(DATA LISTING)

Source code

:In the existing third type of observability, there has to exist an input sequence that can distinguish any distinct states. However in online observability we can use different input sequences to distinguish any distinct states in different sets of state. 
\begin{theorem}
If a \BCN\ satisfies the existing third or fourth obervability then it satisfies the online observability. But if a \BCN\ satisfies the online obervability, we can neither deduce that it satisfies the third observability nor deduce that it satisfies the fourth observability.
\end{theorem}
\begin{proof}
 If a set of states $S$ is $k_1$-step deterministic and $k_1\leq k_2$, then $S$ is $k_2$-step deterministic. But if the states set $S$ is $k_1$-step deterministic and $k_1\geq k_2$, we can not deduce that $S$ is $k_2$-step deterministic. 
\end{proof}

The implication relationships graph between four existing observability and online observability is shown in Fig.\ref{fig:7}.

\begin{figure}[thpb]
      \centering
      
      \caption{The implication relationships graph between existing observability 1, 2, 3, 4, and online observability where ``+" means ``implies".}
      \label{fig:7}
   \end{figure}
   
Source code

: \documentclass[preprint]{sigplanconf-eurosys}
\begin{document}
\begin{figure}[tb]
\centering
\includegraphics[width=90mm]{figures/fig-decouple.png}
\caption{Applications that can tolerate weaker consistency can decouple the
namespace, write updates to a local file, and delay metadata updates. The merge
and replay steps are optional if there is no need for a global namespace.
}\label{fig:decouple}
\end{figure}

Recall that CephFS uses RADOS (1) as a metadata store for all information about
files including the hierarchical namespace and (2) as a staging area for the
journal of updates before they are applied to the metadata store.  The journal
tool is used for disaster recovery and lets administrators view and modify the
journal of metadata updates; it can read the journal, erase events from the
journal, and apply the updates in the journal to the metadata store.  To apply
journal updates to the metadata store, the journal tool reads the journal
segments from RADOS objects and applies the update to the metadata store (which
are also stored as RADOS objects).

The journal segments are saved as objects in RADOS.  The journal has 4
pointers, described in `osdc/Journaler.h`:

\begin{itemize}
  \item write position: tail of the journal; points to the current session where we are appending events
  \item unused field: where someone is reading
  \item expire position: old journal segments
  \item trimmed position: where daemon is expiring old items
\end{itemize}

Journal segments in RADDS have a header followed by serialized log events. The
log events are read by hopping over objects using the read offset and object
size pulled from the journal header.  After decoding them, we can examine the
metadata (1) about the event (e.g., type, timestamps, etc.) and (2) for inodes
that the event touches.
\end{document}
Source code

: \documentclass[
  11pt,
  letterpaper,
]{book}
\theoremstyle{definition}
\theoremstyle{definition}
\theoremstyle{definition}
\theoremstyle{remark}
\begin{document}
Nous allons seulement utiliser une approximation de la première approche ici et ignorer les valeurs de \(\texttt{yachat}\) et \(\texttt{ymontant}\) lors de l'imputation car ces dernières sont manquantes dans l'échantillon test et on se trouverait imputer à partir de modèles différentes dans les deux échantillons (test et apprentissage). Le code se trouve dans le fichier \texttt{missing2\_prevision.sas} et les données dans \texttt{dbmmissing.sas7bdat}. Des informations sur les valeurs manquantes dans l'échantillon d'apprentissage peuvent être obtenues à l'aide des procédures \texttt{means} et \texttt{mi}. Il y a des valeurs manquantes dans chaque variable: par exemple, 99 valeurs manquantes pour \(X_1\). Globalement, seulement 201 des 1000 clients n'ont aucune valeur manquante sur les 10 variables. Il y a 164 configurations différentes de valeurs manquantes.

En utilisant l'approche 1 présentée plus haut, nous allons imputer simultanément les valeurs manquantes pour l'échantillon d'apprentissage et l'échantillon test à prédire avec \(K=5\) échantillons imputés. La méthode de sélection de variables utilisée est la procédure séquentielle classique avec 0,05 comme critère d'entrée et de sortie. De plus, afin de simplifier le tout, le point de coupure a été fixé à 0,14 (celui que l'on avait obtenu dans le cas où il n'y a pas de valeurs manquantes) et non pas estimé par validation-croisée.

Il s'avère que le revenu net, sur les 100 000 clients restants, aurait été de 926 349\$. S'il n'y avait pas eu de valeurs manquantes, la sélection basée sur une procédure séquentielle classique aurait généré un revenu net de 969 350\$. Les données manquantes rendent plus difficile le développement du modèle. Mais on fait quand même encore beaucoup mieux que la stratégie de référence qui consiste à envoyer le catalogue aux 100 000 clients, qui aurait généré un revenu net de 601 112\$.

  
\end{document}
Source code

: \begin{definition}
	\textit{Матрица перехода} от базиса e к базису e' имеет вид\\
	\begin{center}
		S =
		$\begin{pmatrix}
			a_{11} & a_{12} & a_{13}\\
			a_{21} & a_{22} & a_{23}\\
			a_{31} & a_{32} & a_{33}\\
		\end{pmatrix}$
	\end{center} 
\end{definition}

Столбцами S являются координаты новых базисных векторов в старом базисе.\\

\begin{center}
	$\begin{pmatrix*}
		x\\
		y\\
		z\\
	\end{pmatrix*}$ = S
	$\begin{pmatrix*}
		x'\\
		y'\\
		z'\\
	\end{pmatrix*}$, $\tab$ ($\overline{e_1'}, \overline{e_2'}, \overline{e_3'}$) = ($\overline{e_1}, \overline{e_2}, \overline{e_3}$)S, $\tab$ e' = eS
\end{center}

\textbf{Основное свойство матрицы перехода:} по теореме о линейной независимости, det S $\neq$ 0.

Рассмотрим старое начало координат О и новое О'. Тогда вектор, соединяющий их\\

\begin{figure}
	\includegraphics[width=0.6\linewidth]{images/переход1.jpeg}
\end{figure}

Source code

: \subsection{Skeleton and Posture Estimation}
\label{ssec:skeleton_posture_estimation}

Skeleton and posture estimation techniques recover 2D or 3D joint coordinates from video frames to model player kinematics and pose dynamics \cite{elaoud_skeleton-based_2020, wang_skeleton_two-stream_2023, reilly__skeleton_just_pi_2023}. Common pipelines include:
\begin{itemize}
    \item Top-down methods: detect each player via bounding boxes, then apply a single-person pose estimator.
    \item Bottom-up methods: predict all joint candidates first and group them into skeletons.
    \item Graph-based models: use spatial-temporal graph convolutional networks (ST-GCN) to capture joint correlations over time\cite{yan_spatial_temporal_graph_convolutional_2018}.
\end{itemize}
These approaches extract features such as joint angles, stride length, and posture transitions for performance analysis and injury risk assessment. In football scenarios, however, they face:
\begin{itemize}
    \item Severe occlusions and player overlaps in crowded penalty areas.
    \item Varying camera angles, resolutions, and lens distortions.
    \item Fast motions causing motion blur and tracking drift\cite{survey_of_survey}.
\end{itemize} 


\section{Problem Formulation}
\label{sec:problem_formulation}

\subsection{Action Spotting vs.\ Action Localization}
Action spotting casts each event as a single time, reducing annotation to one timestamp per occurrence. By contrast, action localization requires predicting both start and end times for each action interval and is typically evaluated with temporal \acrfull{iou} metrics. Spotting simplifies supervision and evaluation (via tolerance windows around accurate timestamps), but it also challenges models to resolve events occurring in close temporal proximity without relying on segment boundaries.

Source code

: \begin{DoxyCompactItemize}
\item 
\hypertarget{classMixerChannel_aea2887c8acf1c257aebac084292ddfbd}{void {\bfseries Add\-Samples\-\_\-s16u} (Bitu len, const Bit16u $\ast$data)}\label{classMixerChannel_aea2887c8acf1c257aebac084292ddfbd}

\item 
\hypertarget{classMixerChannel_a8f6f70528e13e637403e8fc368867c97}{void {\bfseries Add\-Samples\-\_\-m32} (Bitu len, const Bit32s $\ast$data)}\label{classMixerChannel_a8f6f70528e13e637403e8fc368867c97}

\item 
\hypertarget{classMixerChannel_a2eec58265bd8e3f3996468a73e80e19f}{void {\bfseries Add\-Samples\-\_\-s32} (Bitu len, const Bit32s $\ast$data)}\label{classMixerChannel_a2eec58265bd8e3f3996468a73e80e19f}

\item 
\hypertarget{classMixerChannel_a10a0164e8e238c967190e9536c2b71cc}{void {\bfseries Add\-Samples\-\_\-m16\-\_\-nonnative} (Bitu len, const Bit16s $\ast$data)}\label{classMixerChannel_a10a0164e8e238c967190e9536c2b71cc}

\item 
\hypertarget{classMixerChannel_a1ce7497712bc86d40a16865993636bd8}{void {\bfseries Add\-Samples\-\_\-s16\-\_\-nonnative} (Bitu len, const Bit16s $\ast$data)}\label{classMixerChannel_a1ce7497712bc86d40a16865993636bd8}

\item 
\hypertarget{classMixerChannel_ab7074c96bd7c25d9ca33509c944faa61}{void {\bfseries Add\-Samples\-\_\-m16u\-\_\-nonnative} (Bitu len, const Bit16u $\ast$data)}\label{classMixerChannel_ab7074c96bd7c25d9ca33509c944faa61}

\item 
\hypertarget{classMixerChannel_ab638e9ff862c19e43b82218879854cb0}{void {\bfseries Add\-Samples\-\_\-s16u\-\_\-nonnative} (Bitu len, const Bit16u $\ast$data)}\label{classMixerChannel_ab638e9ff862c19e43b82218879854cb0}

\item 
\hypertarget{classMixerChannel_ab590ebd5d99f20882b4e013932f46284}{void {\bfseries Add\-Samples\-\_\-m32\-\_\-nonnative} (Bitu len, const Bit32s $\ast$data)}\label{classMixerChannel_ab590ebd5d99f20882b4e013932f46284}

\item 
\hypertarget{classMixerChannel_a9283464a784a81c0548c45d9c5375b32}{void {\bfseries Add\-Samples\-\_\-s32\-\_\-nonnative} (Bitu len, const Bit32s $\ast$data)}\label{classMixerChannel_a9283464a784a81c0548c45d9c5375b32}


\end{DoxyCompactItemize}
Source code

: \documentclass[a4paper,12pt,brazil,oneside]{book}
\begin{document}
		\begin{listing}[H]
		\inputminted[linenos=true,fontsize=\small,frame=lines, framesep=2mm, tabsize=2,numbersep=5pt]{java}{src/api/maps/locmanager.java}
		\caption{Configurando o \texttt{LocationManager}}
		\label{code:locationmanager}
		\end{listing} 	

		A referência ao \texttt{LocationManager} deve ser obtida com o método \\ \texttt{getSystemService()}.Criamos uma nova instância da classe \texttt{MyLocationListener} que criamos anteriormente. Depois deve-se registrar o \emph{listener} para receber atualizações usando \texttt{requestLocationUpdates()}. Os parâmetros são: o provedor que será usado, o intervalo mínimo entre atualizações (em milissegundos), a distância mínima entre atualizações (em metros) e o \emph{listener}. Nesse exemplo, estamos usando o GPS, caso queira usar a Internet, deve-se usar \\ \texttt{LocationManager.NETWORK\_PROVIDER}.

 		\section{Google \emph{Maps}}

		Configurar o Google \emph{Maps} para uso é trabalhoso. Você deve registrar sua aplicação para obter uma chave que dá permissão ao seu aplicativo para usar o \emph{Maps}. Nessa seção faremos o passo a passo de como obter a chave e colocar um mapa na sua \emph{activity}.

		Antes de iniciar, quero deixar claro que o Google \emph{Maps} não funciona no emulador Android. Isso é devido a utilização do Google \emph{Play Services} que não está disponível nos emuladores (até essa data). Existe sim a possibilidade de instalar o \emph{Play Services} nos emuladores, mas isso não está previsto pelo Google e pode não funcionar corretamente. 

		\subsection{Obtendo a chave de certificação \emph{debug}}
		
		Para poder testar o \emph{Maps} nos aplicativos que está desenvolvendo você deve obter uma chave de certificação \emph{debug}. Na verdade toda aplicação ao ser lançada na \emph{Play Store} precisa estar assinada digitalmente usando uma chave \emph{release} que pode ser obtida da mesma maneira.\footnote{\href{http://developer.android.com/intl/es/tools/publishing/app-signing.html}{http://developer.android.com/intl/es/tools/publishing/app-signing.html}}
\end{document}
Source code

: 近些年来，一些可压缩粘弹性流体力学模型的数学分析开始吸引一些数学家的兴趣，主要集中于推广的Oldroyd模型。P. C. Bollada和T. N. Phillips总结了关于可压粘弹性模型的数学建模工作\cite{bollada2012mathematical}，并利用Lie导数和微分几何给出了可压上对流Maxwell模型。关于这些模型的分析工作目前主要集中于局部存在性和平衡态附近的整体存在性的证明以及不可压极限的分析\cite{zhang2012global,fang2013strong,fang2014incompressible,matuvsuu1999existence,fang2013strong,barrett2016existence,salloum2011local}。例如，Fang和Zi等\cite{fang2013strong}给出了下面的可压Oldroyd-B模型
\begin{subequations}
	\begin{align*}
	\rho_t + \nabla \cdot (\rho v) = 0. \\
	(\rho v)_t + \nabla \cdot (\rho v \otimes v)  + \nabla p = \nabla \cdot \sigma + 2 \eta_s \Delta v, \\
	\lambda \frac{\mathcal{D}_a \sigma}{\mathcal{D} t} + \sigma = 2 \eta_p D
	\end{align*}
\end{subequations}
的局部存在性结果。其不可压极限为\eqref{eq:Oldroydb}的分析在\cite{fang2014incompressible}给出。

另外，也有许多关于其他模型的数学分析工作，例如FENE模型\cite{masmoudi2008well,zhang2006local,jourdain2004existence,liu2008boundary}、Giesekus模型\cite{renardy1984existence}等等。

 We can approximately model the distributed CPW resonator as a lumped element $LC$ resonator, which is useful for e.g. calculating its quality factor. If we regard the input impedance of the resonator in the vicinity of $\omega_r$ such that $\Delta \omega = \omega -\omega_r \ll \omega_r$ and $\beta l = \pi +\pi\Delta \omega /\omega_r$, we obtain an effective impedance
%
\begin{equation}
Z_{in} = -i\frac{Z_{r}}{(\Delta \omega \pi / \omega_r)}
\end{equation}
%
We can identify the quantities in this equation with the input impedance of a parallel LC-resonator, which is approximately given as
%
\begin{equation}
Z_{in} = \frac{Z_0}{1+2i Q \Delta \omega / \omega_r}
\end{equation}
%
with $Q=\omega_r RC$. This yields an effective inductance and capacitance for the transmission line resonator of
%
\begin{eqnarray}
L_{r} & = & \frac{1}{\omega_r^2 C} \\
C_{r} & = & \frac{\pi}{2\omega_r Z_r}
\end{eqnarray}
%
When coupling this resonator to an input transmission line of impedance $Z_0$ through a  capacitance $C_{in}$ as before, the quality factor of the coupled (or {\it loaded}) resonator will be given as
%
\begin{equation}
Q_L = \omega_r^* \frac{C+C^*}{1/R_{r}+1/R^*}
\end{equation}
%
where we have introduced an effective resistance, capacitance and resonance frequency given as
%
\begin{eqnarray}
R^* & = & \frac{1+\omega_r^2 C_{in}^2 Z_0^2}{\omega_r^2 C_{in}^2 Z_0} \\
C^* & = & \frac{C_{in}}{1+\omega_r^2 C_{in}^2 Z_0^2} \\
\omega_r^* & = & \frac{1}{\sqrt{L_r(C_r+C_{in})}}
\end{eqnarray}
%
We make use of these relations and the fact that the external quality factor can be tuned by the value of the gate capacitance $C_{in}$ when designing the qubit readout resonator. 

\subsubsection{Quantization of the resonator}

(End DATA LISTING)

ASSIGNMENT: Your answer must be the data above, copied exactly from its first line through the line containing "journal, and apply", and nothing more.

ANSWER FOR THIS EXERCISE:
Source code

:In the existing third type of observability, there has to exist an input sequence that can distinguish any distinct states. However in online observability we can use different input sequences to distinguish any distinct states in different sets of state. 
\begin{theorem}
If a \BCN\ satisfies the existing third or fourth obervability then it satisfies the online observability. But if a \BCN\ satisfies the online obervability, we can neither deduce that it satisfies the third observability nor deduce that it satisfies the fourth observability.
\end{theorem}
\begin{proof}
 If a set of states $S$ is $k_1$-step deterministic and $k_1\leq k_2$, then $S$ is $k_2$-step deterministic. But if the states set $S$ is $k_1$-step deterministic and $k_1\geq k_2$, we can not deduce that $S$ is $k_2$-step deterministic. 
\end{proof}

The implication relationships graph between four existing observability and online observability is shown in Fig.\ref{fig:7}.

\begin{figure}[thpb]
      \centering
      
      \caption{The implication relationships graph between existing observability 1, 2, 3, 4, and online observability where ``+" means ``implies".}
      \label{fig:7}
   \end{figure}
   
Source code

: \documentclass[preprint]{sigplanconf-eurosys}
\begin{document}
\begin{figure}[tb]
\centering
\includegraphics[width=90mm]{figures/fig-decouple.png}
\caption{Applications that can tolerate weaker consistency can decouple the
namespace, write updates to a local file, and delay metadata updates. The merge
and replay steps are optional if there is no need for a global namespace.
}\label{fig:decouple}
\end{figure}

Recall that CephFS uses RADOS (1) as a metadata store for all information about
files including the hierarchical namespace and (2) as a staging area for the
journal of updates before they are applied to the metadata store.  The journal
tool is used for disaster recovery and lets administrators view and modify the
journal of metadata updates; it can read the journal, erase events from the
journal, and apply the updates in the journal to the metadata store.  To apply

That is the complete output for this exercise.